Course pages 2011–12

# Mathematical Methods for Computer Science

**Principal lecturers:** Prof John Daugman, Dr Richard Gibbens**Taken by:** Part IB**Past exam questions:** Mathematical Methods for Computer Science, Continuous Mathematics**Information for supervisors** (contact lecturer for access permission)

No. of lectures: 12

Prerequisite course: Probability

This course is a prerequisite for Computer Graphics and Image Processing (Part IB) and the following Part II courses: Artificial Intelligence II, Bioinformatics, Computer Systems Modelling, Computer Vision, Digital Signal Processing, Information Theory and Coding, Quantum Computing.

## Aims

The aims of this course are to introduce and develop mathematical
methods that are key to many applications in Computer Science.
The course proceeds on two fronts: (*A*) Fourier methods and
their generalizations that lie at the heart of digital signal processing,
analysis, coding, and communication theory; and (*B*) probability
modelling techniques that allow stochastic systems and algorithms to
be described and better understood. The style of the course is
necessarily concise but will attempt to mix a blend of theory with
examples that glimpse ahead at applications developed in Part II
courses.

## Lectures

- Part A: Fourier and related methods (Professor J. Daugman)
**Fourier representations.**Inner product spaces and orthonormal systems. Periodic functions and Fourier series. Results and applications. The Fourier transform and its properties. [3 lectures]**Discrete Fourier methods.**The Discrete Fourier transform, efficient algorithms implementing it, and applications. [2 lectures]**Wavelets.**Introduction to wavelets, with applications in signal processing, coding, communications, and computing. [1 lecture]

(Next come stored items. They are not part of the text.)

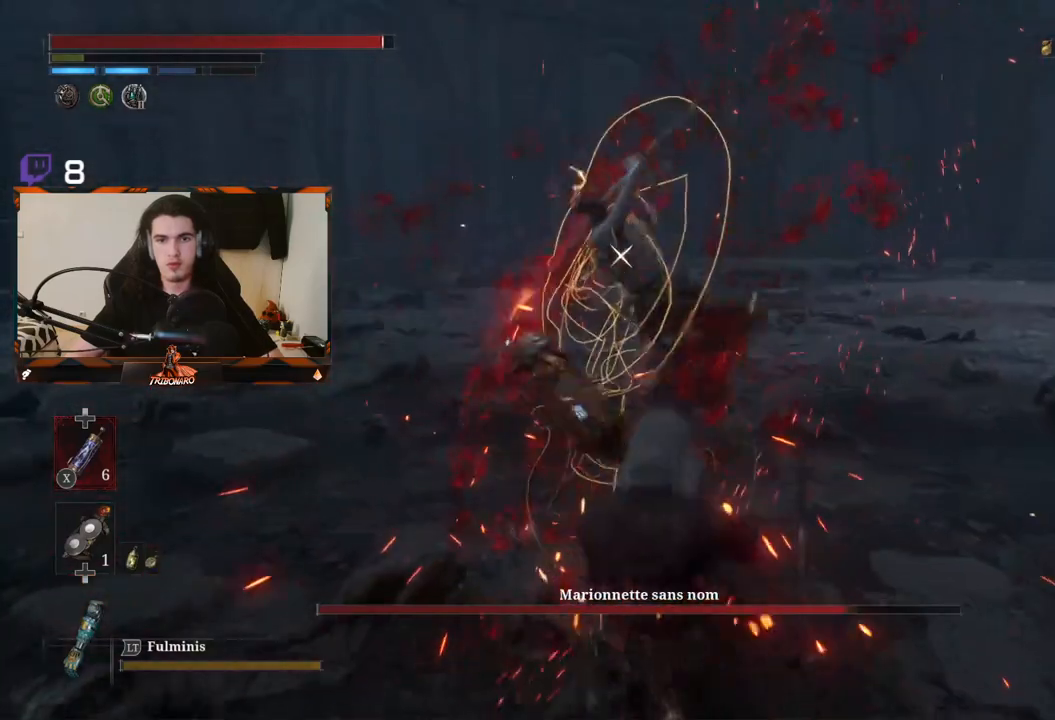
{"dt_ms": 500, "buttons": [], "left_stick": "center", "right_stick": "center", "events": [[33, "L1", "up"], [200, "L1", "down"], [283, "L1", "up"], [350, "L1", "down"], [417, "L1", "up"]]}
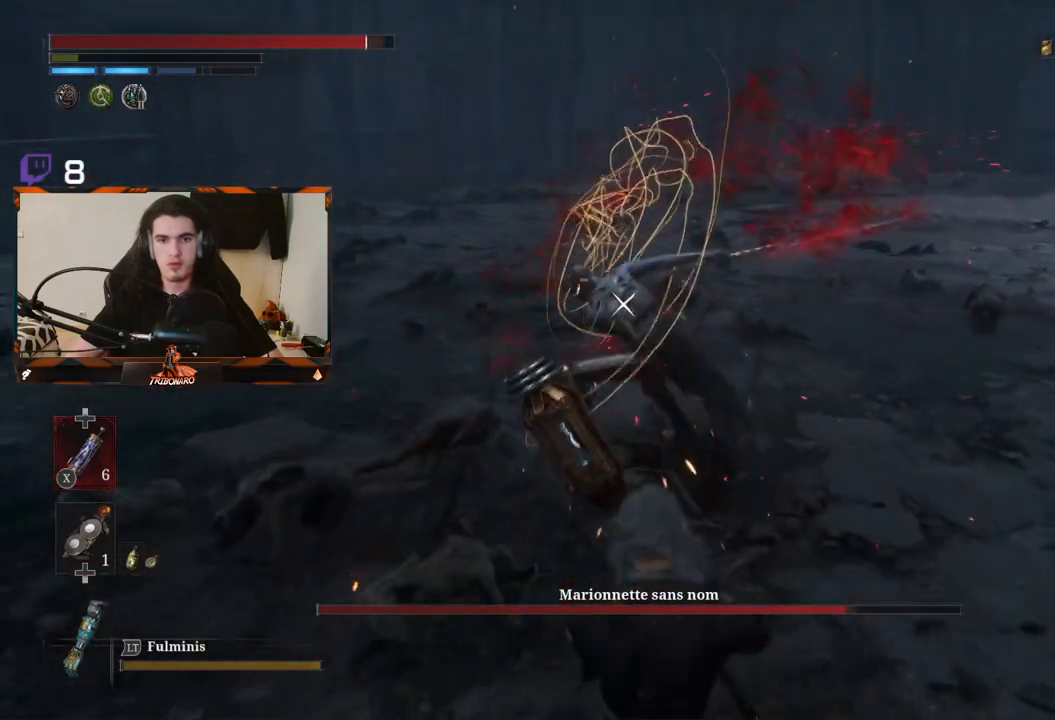
{"dt_ms": 500, "buttons": ["R2"], "left_stick": "up", "right_stick": "center", "events": [[217, "left_stick", "up-right"], [317, "left_stick", "up"], [333, "R2", "down"]]}
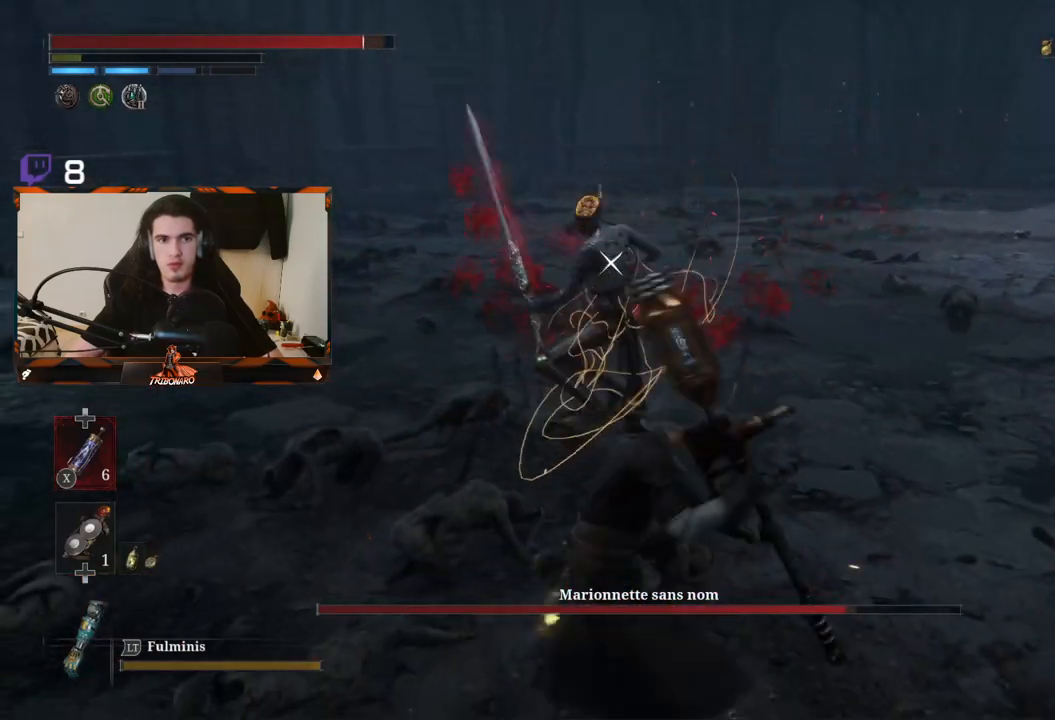
{"dt_ms": 500, "buttons": ["R2"], "left_stick": "up", "right_stick": "center", "events": []}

- Part B: Probability methods (Dr R.J. Gibbens)
**Inequalities and limit theorems.**Bounds on tail probabilities, moment generating functions, notions of convergence, weak and strong laws of large numbers, the central limit theorem, statistical applications, Monte Carlo simulation. [3 lectures]**Markov chains.**Discrete-time Markov chains, Chapman-Kolmogorov equations, classifications of states, limiting and stationary behaviour, time-reversible Markov chains. Examples and applications. [3 lectures]

## Objectives

At the end of the course students should

- understand the fundamental properties of inner product spaces and orthonormal systems;
- grasp key properties and uses of Fourier series and transforms, and wavelets;
- understand discrete transform techniques, algorithms, and applications;
- understand basic probabilistic inequalities and limit results and be able to apply them to commonly arising models;
- be familiar with the fundamental properties and uses of discrete-time Markov chains.

## Reference books

* Pinkus, A. & Zafrany, S. (1997). *Fourier series and integral transforms*. Cambridge University Press.

* Ross, S.M. (2002). *Probability models for computer science*. Harcourt/Academic Press.

Mitzenmacher, M. & Upfal, E. (2005). *Probability and computing: randomized algorithms and probabilistic analysis*. Cambridge University Press.

Oppenheim, A.V. & Willsky, A.S. (1997). *Signals and systems*. Prentice Hall.